PC

In survival game Rust, Santa Claus doesn’t care if you’ve been good or bad or really, really bad, he still has gifts for you


It’s almost Christmas, which means Santa is coming to distribute presents to all the good little children—and, somewhat weirdly, put coal in the stockings of kids who have been “bad.” Look, Santa is an immortal Elflord, it is not for us to understand his motives.

But there’s one place even naughty kids are rewarded by Santa: survival shooter Rust. Rust’s Christmas event is now live, and that means festive hats, loads of presents, the return of the “lickable candy cane club,” and stockings you can hang in your base. And even if you’re a real jerk who kills half-naked unarmed newbies, Santa will still give you presents.

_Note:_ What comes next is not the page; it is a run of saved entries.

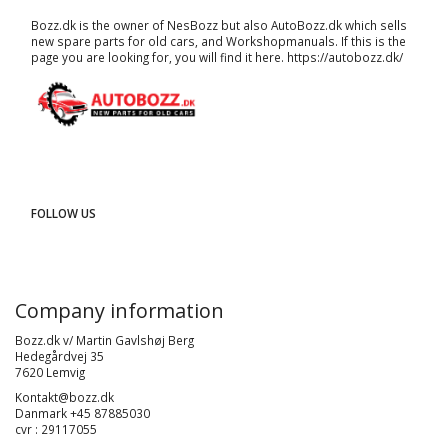
Bozz.dk is the owner of NesBozz but also AutoBozz.dk which sells
new spare parts for old cars, and
Workshopmanuals
. If this is the
page you are looking for, you will find it here.
https://autobozz.dk/
FOLLOW US
Company information
Bozz.dk v/ Martin Gavlshøj Berg
Hedegårdvej 35
7620 Lemvig
Kontakt@bozz.dk
Danmark +45 87885030
cvr : 29117055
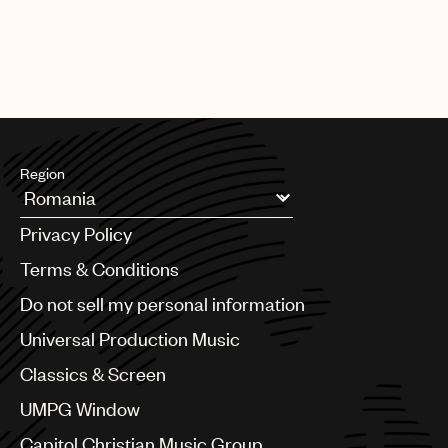
Region
Argentina
Privacy Policy
Australia & New Zealand
Benelux
Terms & Conditions
Brazil
Do not sell my personal information
Bulgaria
Canada
Universal Production Music
Chile
Classics & Screen
China
Colombia
UMPG Window
Croatia
Capitol Christian Music Group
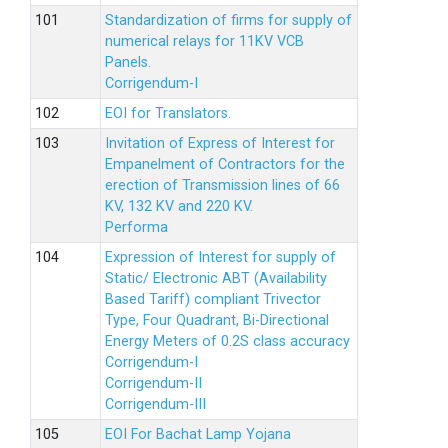
Standardization of firms for supply of
numerical relays for 11KV VCB
Panels.
Corrigendum-I
EOI for Translators.
Invitation of Express of Interest for
Empanelment of Contractors for the
erection of Transmission lines of 66
KV, 132 KV and 220 KV.
Performa
Expression of Interest for supply of
Static/ Electronic ABT (Availability
Based Tariff) compliant Trivector
Type, Four Quadrant, Bi-Directional
Energy Meters of 0.2S class accuracy
Corrigendum-I
Corrigendum-II
Corrigendum-III
EOI For Bachat Lamp Yojana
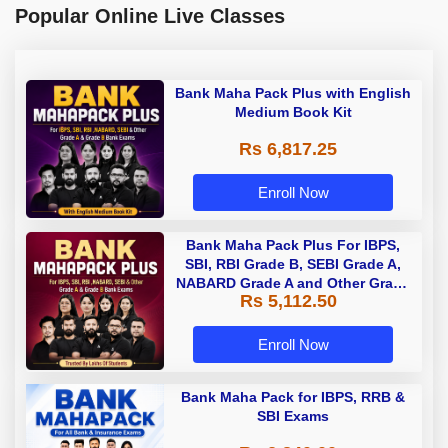
Popular Online Live Classes
Bank Maha Pack Plus with English
Medium Book Kit
Rs 6,817.25
Enroll Now
Bank Maha Pack Plus For IBPS,
SBI, RBI Grade B, SEBI Grade A,
NABARD Grade A and Other Grade
Rs 5,112.50
A & Grade B Bank Exams
Enroll Now
Bank Maha Pack for IBPS, RRB &
SBI Exams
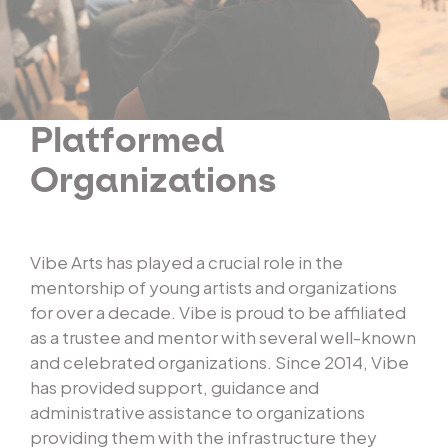
Platformed
Organizations
Vibe Arts has played a crucial role in the
mentorship of young artists and organizations
for over a decade. Vibe is proud to be affiliated
as a trustee and mentor with several well-known
and celebrated organizations. Since 2014, Vibe
has provided support, guidance and
administrative assistance to organizations
providing them with the infrastructure they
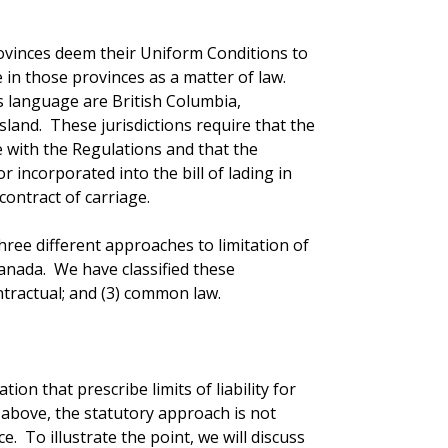
rovinces deem their Uniform Conditions to
 in those provinces as a matter of law.
s language are British Columbia,
land. These jurisdictions require that the
ce with the Regulations and that the
 incorporated into the bill of lading in
contract of carriage.
hree different approaches to limitation of
 Canada. We have classified these
ontractual; and (3) common law.
ion that prescribe limits of liability for
above, the statutory approach is not
. To illustrate the point, we will discuss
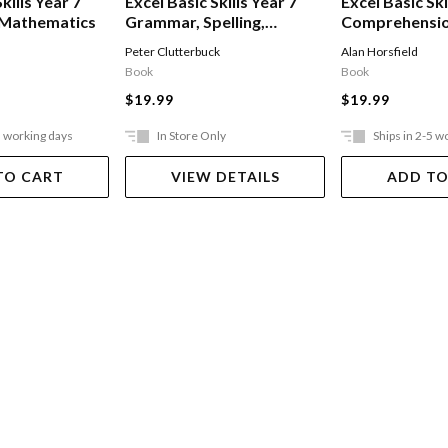
kills Year 7
Excel Basic Skills Year 7
Excel Basic Ski
 Mathematics
Grammar, Spelling,
Comprehensi
Vocabulary & Punctuation
Written Expre
Peter Clutterbuck
Alan Horsfield
Book
Book
$19.99
$19.99
5 working days
In Store Only
Ships in 2-5 w
TO CART
VIEW DETAILS
ADD TO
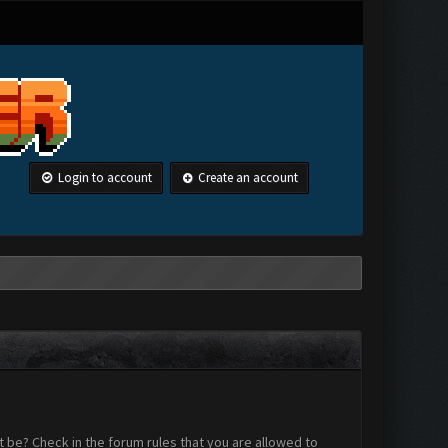
Login to account
Create an account
 be? Check in the forum rules that you are allowed to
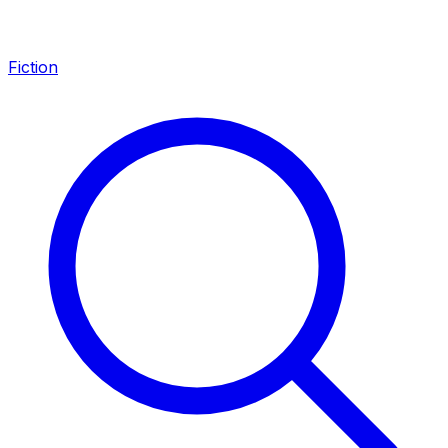
Fiction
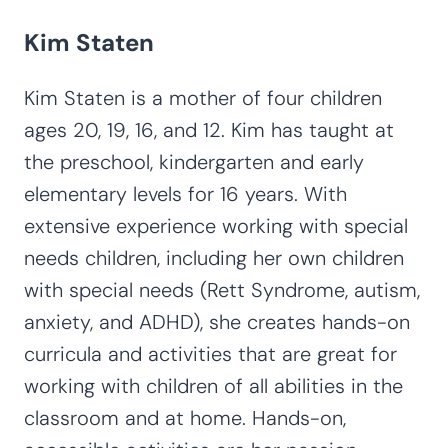
Kim Staten
Kim Staten is a mother of four children
ages 20, 19, 16, and 12. Kim has taught at
the preschool, kindergarten and early
elementary levels for 16 years. With
extensive experience working with special
needs children, including her own children
with special needs (Rett Syndrome, autism,
anxiety, and ADHD), she creates hands-on
curricula and activities that are great for
working with children of all abilities in the
classroom and at home. Hands-on,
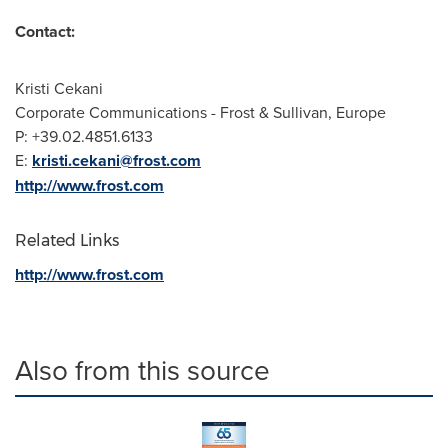
Contact:
Kristi Cekani
Corporate Communications - Frost & Sullivan,
Europe
P: +39.02.4851.6133
E:
kristi.cekani@frost.com
http://www.frost.com
Related Links
http://www.frost.com
Also from this source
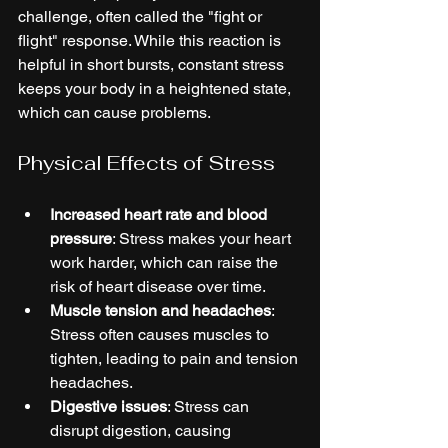
challenge, often called the "fight or 
flight" response. While this reaction is 
helpful in short bursts, constant stress 
keeps your body in a heightened state, 
which can cause problems.
Physical Effects of Stress
Increased heart rate and blood 
pressure
: Stress makes your heart 
work harder, which can raise the 
risk of heart disease over time.
Muscle tension and headaches
: 
Stress often causes muscles to 
tighten, leading to pain and tension 
headaches.
Digestive issues
: Stress can 
disrupt digestion, causing 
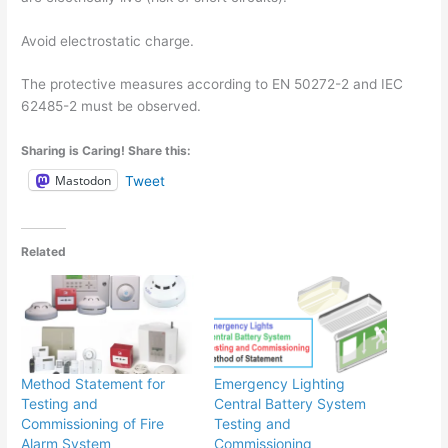
Avoid electrostatic charge.
The protective measures according to EN 50272-2 and IEC
62485-2 must be observed.
Sharing is Caring! Share this:
Mastodon
Tweet
Related
Method Statement for
Emergency Lighting
Testing and
Central Battery System
Commissioning of Fire
Testing and
Alarm System
Commissioning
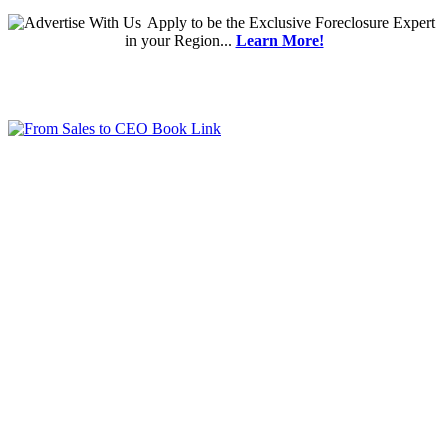
Apply
to be the
Exclusive Foreclosure Expert
in your Region...
Learn More!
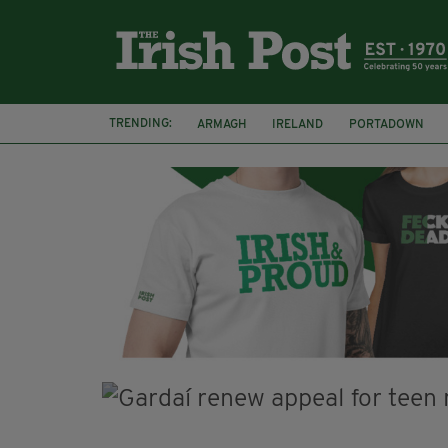
TRENDING:
ARMAGH
IRELAND
PORTADOWN
JIM SHERIDAN
CORK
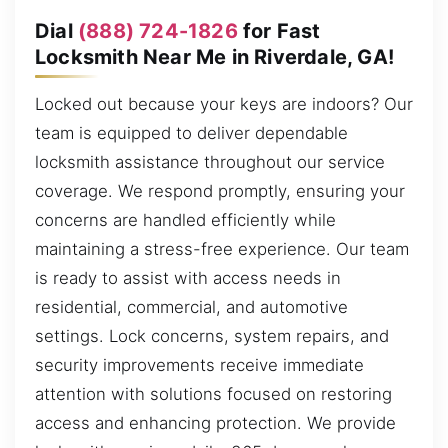
Dial
(888) 724-1826
for Fast
Locksmith Near Me in Riverdale, GA!
Locked out because your keys are indoors? Our
team is equipped to deliver dependable
locksmith assistance throughout our service
coverage. We respond promptly, ensuring your
concerns are handled efficiently while
maintaining a stress-free experience. Our team
is ready to assist with access needs in
residential, commercial, and automotive
settings. Lock concerns, system repairs, and
security improvements receive immediate
attention with solutions focused on restoring
access and enhancing protection. We provide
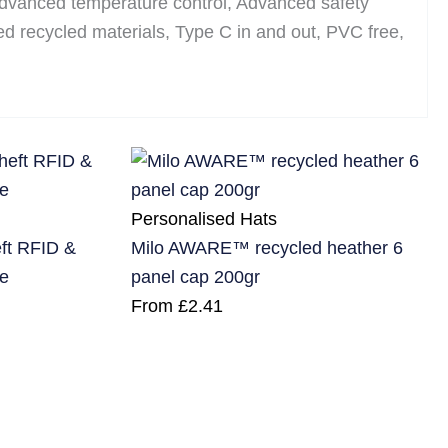
 Advanced temperature control, Advanced safety
ied recycled materials, Type C in and out, PVC free,
Personalised Hats
eft RFID &
Milo AWARE™ recycled heather 6
e
panel cap 200gr
From
£
2.41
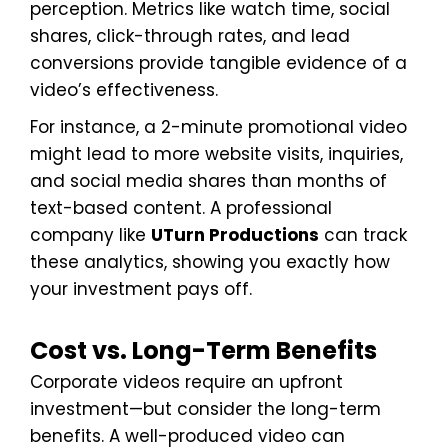
perception. Metrics like watch time, social
shares, click-through rates, and lead
conversions provide tangible evidence of a
video’s effectiveness.
For instance, a 2-minute promotional video
might lead to more website visits, inquiries,
and social media shares than months of
text-based content. A professional
company like
UTurn Productions
can track
these analytics, showing you exactly how
your investment pays off.
Cost vs. Long-Term Benefits
Corporate videos require an upfront
investment—but consider the long-term
benefits. A well-produced video can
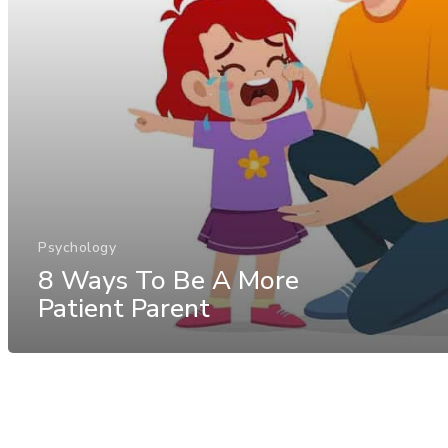
Psychology
8 Ways To Be A More
Patient Parent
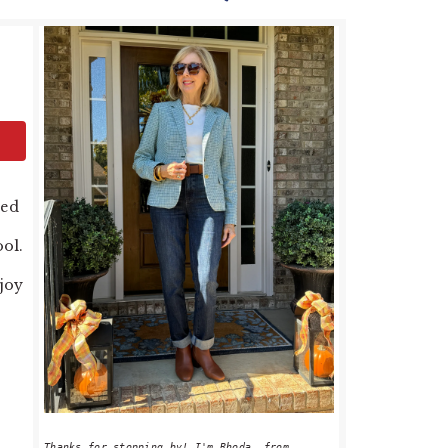
PRIMARY
SIDEBAR
ved
ool.
njoy
Thanks for stopping by! I'm Rhoda, from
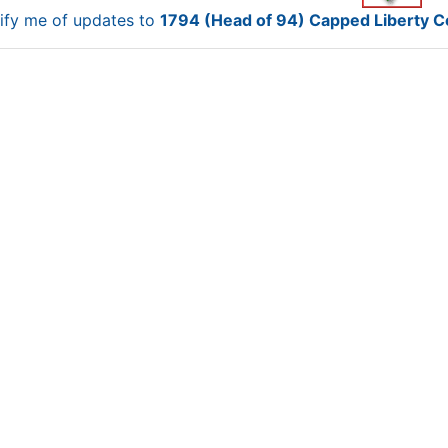
ify me of updates to
1794 (Head of 94) Capped Liberty 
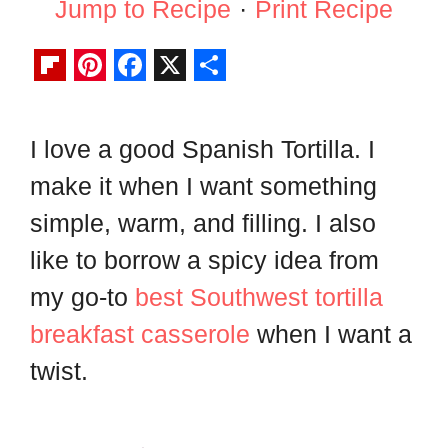
Jump to Recipe
·
Print Recipe
F
P
F
X
S
l
i
a
h
I love a good Spanish Tortilla. I
i
n
c
a
make it when I want something
p
t
e
r
b
e
b
e
simple, warm, and filling. I also
o
r
o
like to borrow a spicy idea from
a
e
o
my go-to
best Southwest tortilla
r
s
k
breakfast casserole
when I want a
d
t
twist.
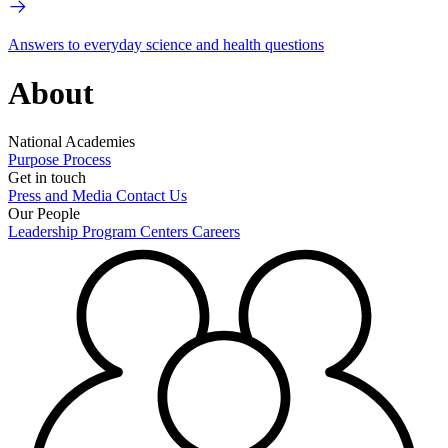
Answers to everyday science and health questions
About
National Academies
Purpose
Process
Get in touch
Press and Media
Contact Us
Our People
Leadership
Program Centers
Careers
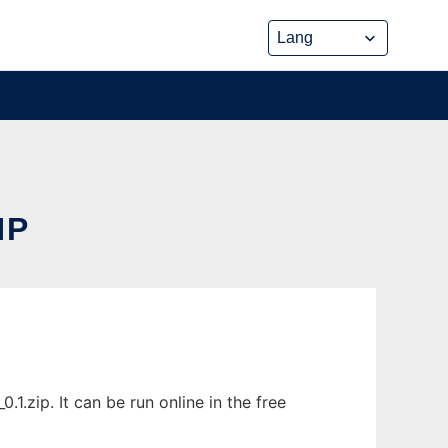
HP
.zip. It can be run online in the free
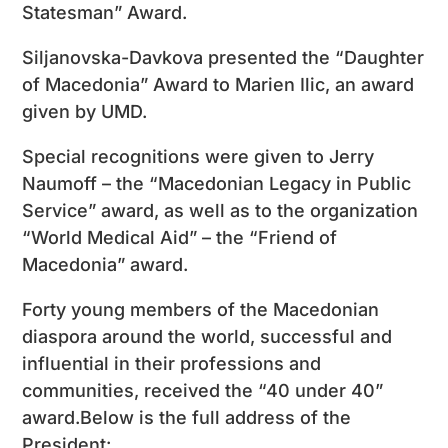
Statesman” Award.
Siljanovska-Davkova presented the “Daughter
of Macedonia” Award to Marien Ilic, an award
given by UMD.
Special recognitions were given to Jerry
Naumoff – the “Macedonian Legacy in Public
Service” award, as well as to the organization
“World Medical Aid” – the “Friend of
Macedonia” award.
Forty young members of the Macedonian
diaspora around the world, successful and
influential in their professions and
communities, received the “40 under 40”
award.Below is the full address of the
President:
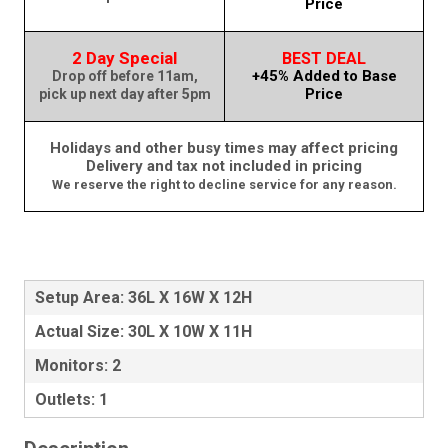
Price
2 Day Special
BEST DEAL
+45% Added to Base
Drop off before 11am,
Price
pick up next day after 5pm
Holidays and other busy times may affect pricing
Delivery and tax not included in pricing
We reserve the right to decline service for any reason.
Setup Area: 36L X 16W X 12H
Actual Size: 30L X 10W X 11H
Monitors: 2
Outlets: 1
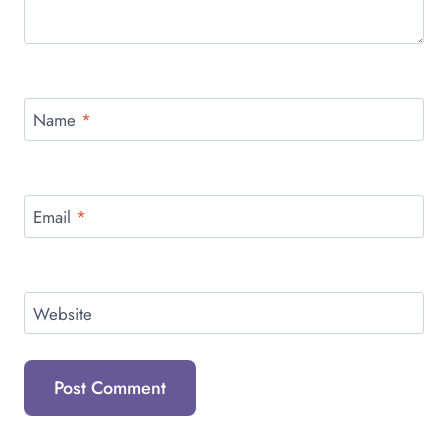
Name
*
Email
*
Website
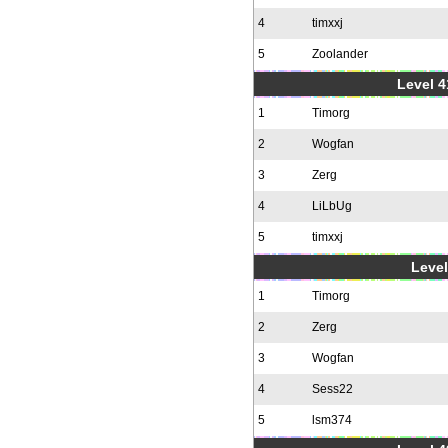
4
timxxj
5
Zoolander
Level 4
1
Timorg
2
Wogfan
3
Zerg
4
LiLbUg
5
timxxj
Level
1
Timorg
2
Zerg
3
Wogfan
4
Sess22
5
lsm374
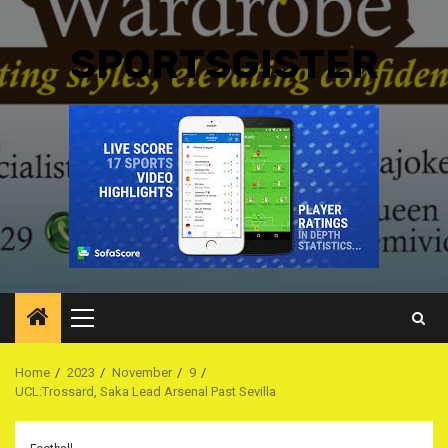
SPORTSGISTER
Primary
Menu
Home
2023
November
9
UCL:Trossard, Saka Lead Arsenal Past Sevilla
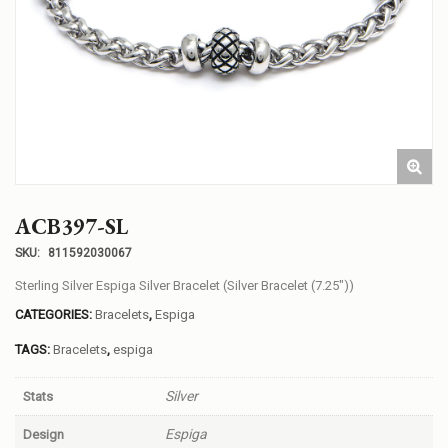
ACB397-SL
SKU:
811592030067
Sterling Silver Espiga Silver Bracelet (Silver Bracelet (7.25″))
CATEGORIES:
Bracelets
,
Espiga
TAGS:
Bracelets
,
espiga
Silver
Stats
Espiga
Design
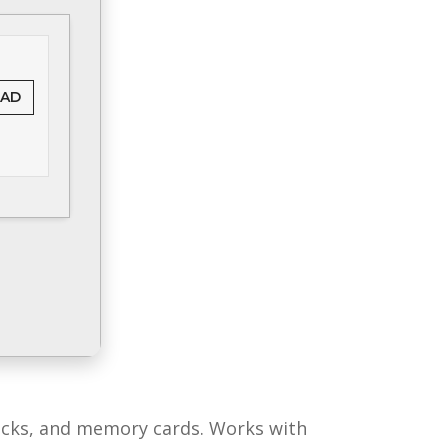
AD
sticks, and memory cards. Works with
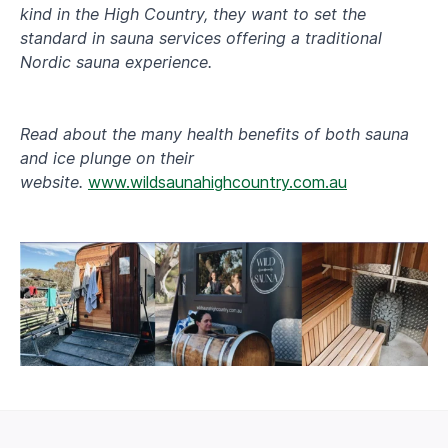
kind in the High Country, they want to set the
standard in sauna services offering a traditional
Nordic sauna experience.
Read about the many health benefits of both sauna
and ice plunge on their
website.
www.wildsaunahighcountry.com.au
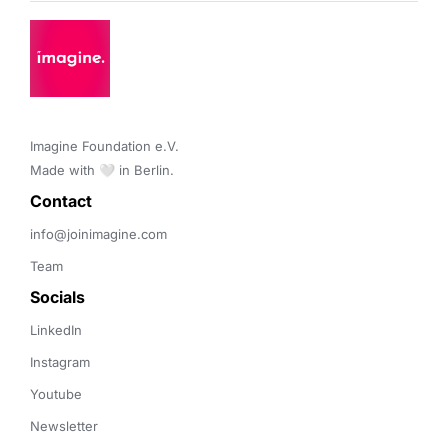
Imagine Foundation e.V. 

Made with 🤍 in Berlin.
Contact 
info@joinimagine.com
Team
Socials
LinkedIn
Instagram
Youtube
Newsletter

(Image credit: Facepunch Studios)

From now until January 2, while you’re crafting and building and shooting people in Rust, keep your ears pricked for the sound of bells (jingle bells, specifically). Once you hear them, go run around like a lunatic because it means Santa has dumped presents from his sleigh somewhere within 40 meters of your location—probably because he knows if he tried to deliver them in person he’d get shot in the face. If you see a present, smash it (naturally) and you’ll find “a mix of resources, weapons, and Christmas candy.” You can also save your small gifts and trade them for larger sizes.